What to work on:
For each line below, print it again exactly as shown.

(Dataset items)

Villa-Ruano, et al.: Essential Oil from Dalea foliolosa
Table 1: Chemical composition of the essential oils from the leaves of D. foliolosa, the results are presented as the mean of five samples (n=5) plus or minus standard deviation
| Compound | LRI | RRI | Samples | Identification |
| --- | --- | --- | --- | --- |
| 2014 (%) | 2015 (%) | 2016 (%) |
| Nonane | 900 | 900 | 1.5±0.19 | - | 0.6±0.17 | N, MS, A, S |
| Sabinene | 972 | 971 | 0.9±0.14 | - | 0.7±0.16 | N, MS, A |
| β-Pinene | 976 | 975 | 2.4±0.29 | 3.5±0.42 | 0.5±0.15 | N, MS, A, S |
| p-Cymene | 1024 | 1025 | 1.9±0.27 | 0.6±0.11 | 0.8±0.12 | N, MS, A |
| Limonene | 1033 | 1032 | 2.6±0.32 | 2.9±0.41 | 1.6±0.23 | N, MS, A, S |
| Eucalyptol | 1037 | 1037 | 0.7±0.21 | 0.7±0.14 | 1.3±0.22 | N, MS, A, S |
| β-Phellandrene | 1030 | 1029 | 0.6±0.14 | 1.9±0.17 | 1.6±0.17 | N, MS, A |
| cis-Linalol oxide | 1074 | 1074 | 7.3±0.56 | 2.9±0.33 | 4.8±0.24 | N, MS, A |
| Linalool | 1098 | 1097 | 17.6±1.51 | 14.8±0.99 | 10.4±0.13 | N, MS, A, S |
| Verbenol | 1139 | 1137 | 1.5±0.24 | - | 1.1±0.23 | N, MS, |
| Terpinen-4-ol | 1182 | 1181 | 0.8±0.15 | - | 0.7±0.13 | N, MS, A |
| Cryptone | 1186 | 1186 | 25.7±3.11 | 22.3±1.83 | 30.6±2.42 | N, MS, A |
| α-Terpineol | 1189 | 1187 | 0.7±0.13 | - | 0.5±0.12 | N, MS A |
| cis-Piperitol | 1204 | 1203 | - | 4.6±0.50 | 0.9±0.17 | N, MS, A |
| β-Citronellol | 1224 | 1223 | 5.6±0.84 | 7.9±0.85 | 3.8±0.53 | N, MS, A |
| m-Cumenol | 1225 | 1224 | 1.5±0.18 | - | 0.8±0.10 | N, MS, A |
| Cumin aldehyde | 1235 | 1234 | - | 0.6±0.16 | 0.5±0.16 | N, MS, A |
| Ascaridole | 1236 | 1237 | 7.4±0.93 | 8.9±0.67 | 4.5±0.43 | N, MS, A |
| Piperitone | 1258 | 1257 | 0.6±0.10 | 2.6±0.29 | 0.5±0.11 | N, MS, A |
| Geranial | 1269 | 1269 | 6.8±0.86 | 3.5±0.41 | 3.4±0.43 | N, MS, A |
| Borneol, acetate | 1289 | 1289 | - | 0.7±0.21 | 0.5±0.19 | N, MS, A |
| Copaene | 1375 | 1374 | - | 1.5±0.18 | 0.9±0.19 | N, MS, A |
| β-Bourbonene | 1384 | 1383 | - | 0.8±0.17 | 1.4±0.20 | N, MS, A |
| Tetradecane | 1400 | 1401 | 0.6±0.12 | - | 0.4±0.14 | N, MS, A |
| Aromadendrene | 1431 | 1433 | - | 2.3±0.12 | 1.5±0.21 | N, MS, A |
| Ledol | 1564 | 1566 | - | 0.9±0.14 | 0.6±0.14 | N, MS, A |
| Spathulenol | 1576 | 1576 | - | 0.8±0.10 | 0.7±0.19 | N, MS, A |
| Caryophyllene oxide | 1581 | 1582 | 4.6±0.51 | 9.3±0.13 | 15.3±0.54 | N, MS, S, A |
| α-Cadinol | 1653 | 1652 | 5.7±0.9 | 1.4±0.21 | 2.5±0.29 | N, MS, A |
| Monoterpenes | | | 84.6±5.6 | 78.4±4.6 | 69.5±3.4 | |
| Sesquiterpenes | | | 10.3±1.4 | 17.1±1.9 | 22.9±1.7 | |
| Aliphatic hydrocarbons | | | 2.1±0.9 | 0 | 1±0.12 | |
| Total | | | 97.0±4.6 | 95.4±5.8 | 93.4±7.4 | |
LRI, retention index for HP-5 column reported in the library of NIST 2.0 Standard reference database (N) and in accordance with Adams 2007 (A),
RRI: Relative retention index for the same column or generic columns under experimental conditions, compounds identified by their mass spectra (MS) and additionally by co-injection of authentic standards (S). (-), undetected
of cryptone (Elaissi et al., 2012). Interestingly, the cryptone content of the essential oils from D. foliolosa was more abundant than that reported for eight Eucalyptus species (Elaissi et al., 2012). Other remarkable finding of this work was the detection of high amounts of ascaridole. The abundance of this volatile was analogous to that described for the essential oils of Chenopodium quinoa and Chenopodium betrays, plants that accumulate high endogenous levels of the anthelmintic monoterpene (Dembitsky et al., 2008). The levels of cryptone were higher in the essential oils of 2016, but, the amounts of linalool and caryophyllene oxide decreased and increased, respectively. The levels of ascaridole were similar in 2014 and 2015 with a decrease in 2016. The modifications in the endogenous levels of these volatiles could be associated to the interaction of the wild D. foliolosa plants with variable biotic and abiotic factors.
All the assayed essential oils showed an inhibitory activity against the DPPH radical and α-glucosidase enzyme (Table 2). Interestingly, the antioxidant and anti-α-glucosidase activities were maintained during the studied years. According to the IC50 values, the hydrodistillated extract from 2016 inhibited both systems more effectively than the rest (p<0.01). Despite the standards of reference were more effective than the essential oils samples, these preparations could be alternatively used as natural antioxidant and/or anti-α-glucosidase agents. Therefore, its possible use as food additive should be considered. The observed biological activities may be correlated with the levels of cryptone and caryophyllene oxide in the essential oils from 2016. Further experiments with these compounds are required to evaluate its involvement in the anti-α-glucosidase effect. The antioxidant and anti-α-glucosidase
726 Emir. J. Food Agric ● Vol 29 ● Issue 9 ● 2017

Written solution:
Villa-Ruano, et al.: Essential Oil from Dalea foliolosa
Table 1: Chemical composition of the essential oils from the leaves of D. foliolosa, the results are presented as the mean of five samples (n=5) plus or minus standard deviation
| Compound | LRI | RRI | Samples | Identification |
| --- | --- | --- | --- | --- |
| 2014 (%) | 2015 (%) | 2016 (%) |
| Nonane | 900 | 900 | 1.5±0.19 | - | 0.6±0.17 | N, MS, A, S |
| Sabinene | 972 | 971 | 0.9±0.14 | - | 0.7±0.16 | N, MS, A |
| β-Pinene | 976 | 975 | 2.4±0.29 | 3.5±0.42 | 0.5±0.15 | N, MS, A, S |
| p-Cymene | 1024 | 1025 | 1.9±0.27 | 0.6±0.11 | 0.8±0.12 | N, MS, A |
| Limonene | 1033 | 1032 | 2.6±0.32 | 2.9±0.41 | 1.6±0.23 | N, MS, A, S |
| Eucalyptol | 1037 | 1037 | 0.7±0.21 | 0.7±0.14 | 1.3±0.22 | N, MS, A, S |
| β-Phellandrene | 1030 | 1029 | 0.6±0.14 | 1.9±0.17 | 1.6±0.17 | N, MS, A |
| cis-Linalol oxide | 1074 | 1074 | 7.3±0.56 | 2.9±0.33 | 4.8±0.24 | N, MS, A |
| Linalool | 1098 | 1097 | 17.6±1.51 | 14.8±0.99 | 10.4±0.13 | N, MS, A, S |
| Verbenol | 1139 | 1137 | 1.5±0.24 | - | 1.1±0.23 | N, MS, |
| Terpinen-4-ol | 1182 | 1181 | 0.8±0.15 | - | 0.7±0.13 | N, MS, A |
| Cryptone | 1186 | 1186 | 25.7±3.11 | 22.3±1.83 | 30.6±2.42 | N, MS, A |
| α-Terpineol | 1189 | 1187 | 0.7±0.13 | - | 0.5±0.12 | N, MS A |
| cis-Piperitol | 1204 | 1203 | - | 4.6±0.50 | 0.9±0.17 | N, MS, A |
| β-Citronellol | 1224 | 1223 | 5.6±0.84 | 7.9±0.85 | 3.8±0.53 | N, MS, A |
| m-Cumenol | 1225 | 1224 | 1.5±0.18 | - | 0.8±0.10 | N, MS, A |
| Cumin aldehyde | 1235 | 1234 | - | 0.6±0.16 | 0.5±0.16 | N, MS, A |
| Ascaridole | 1236 | 1237 | 7.4±0.93 | 8.9±0.67 | 4.5±0.43 | N, MS, A |
| Piperitone | 1258 | 1257 | 0.6±0.10 | 2.6±0.29 | 0.5±0.11 | N, MS, A |
| Geranial | 1269 | 1269 | 6.8±0.86 | 3.5±0.41 | 3.4±0.43 | N, MS, A |
| Borneol, acetate | 1289 | 1289 | - | 0.7±0.21 | 0.5±0.19 | N, MS, A |
| Copaene | 1375 | 1374 | - | 1.5±0.18 | 0.9±0.19 | N, MS, A |
| β-Bourbonene | 1384 | 1383 | - | 0.8±0.17 | 1.4±0.20 | N, MS, A |
| Tetradecane | 1400 | 1401 | 0.6±0.12 | - | 0.4±0.14 | N, MS, A |
| Aromadendrene | 1431 | 1433 | - | 2.3±0.12 | 1.5±0.21 | N, MS, A |
| Ledol | 1564 | 1566 | - | 0.9±0.14 | 0.6±0.14 | N, MS, A |
| Spathulenol | 1576 | 1576 | - | 0.8±0.10 | 0.7±0.19 | N, MS, A |
| Caryophyllene oxide | 1581 | 1582 | 4.6±0.51 | 9.3±0.13 | 15.3±0.54 | N, MS, S, A |
| α-Cadinol | 1653 | 1652 | 5.7±0.9 | 1.4±0.21 | 2.5±0.29 | N, MS, A |
| Monoterpenes | | | 84.6±5.6 | 78.4±4.6 | 69.5±3.4 | |
| Sesquiterpenes | | | 10.3±1.4 | 17.1±1.9 | 22.9±1.7 | |
| Aliphatic hydrocarbons | | | 2.1±0.9 | 0 | 1±0.12 | |
| Total | | | 97.0±4.6 | 95.4±5.8 | 93.4±7.4 | |
LRI, retention index for HP-5 column reported in the library of NIST 2.0 Standard reference database (N) and in accordance with Adams 2007 (A),
RRI: Relative retention index for the same column or generic columns under experimental conditions, compounds identified by their mass spectra (MS) and additionally by co-injection of authentic standards (S). (-), undetected
of cryptone (Elaissi et al., 2012). Interestingly, the cryptone content of the essential oils from D. foliolosa was more abundant than that reported for eight Eucalyptus species (Elaissi et al., 2012). Other remarkable finding of this work was the detection of high amounts of ascaridole. The abundance of this volatile was analogous to that described for the essential oils of Chenopodium quinoa and Chenopodium betrays, plants that accumulate high endogenous levels of the anthelmintic monoterpene (Dembitsky et al., 2008). The levels of cryptone were higher in the essential oils of 2016, but, the amounts of linalool and caryophyllene oxide decreased and increased, respectively. The levels of ascaridole were similar in 2014 and 2015 with a decrease in 2016. The modifications in the endogenous levels of these volatiles could be associated to the interaction of the wild D. foliolosa plants with variable biotic and abiotic factors.
All the assayed essential oils showed an inhibitory activity against the DPPH radical and α-glucosidase enzyme (Table 2). Interestingly, the antioxidant and anti-α-glucosidase activities were maintained during the studied years. According to the IC50 values, the hydrodistillated extract from 2016 inhibited both systems more effectively than the rest (p<0.01). Despite the standards of reference were more effective than the essential oils samples, these preparations could be alternatively used as natural antioxidant and/or anti-α-glucosidase agents. Therefore, its possible use as food additive should be considered. The observed biological activities may be correlated with the levels of cryptone and caryophyllene oxide in the essential oils from 2016. Further experiments with these compounds are required to evaluate its involvement in the anti-α-glucosidase effect. The antioxidant and anti-α-glucosidase
726 Emir. J. Food Agric ● Vol 29 ● Issue 9 ● 2017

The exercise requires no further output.